Я аккуратно перевернул его, и на меня в упор уставился хмурый Эйнштейн, словно вопрошая, ну, что, мол, прав я в своей хмурости?.. Да, старик, ты прав!.. И мне вспомнились его слова о том, что стыдно должно быть тому, кто пользуясь чудесами науки, воплощенными в обыкновенном радиоприемнике, ценит их так же мало, как корова те чудеса ботаники, которые она жует. Да, корова не ценит чудес ботаники – и тут, старик, ты прав!.. И пусть, пусть она подавиться ими!..
– Поздновато, – заметила мама, глянув на ходики.
– Да так, мам, вышло.
– А ты что, уже выучил? – спросила она, заметив, что я срываю бумажки.
– Выучил.
– Все?
– Все.
– Ловко… А тебе Валя дважды звонила.
Я замер в дверях.
– И что?
– Первый раз ничего, просто спросила, где ты. Я думала, ты с ней, – сказала мама, пытаясь разглядеть меня в сумраке. – А второй раз просила передать, что слышала тебя и что отвечает тем же. Я ничего не поняла, а ты?

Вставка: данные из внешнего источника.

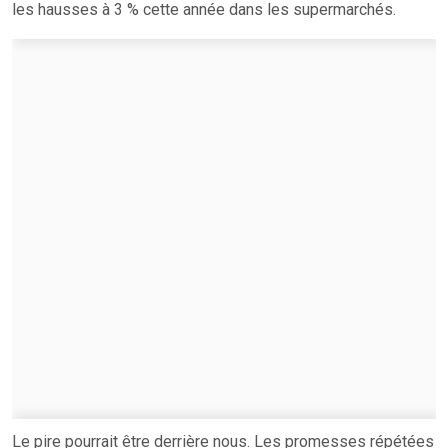
les hausses à 3 % cette année dans les supermarchés.
Le pire pourrait être derrière nous. Les promesses répétées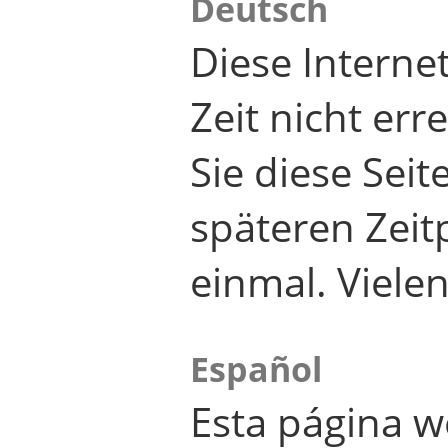
Deutsch
Diese Internet
Zeit nicht er
Sie diese Seit
späteren Zei
einmal. Viele
Español
Esta página w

– Я понял, – хрипло сказал я.
Не спеша я ушел в ванную, заперся, общипал зеркальце, похожее на ромашку, точно последний раз гадая, любит или не любит, скомкал все бумажки и бросил их в унитаз. Когда шумно хлынула вода и белые лепестки замелькали в пене, не желая уноситься, у меня задергалось горло, и я, вцепившись зубами в рукав, зарыдал пуще прежнего.